***** Source material *****
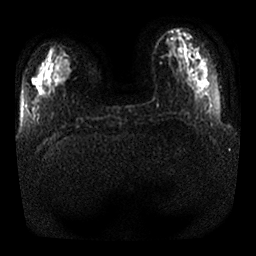
Breast MRI, one axial slice. Slice 8 of 25 in the series (ordered by position). Diffusion-weighted series; image 2 of 4 stored at this slice position (different b-values; order by instance number). 1.5 T. 4 mm slice thickness. 256 × 256 image matrix. Female patient.
Structures marked on this image (manually delineated by an expert):
- tumour on diffusion-weighted imaging: bounding box [x1, y1, x2, y2] px = [54, 53, 71, 80]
*****
### Exercise objective
What is needed is an exact reproduction of the data, pictures excluded.

### Exercise result
Breast MRI, one axial slice. Slice 8 of 25 in the series (ordered by position). Diffusion-weighted series; image 2 of 4 stored at this slice position (different b-values; order by instance number). 1.5 T. 4 mm slice thickness. 256 × 256 image matrix. Female patient.
Structures marked on this image (manually delineated by an expert):
- tumour on diffusion-weighted imaging: bounding box [x1, y1, x2, y2] px = [54, 53, 71, 80]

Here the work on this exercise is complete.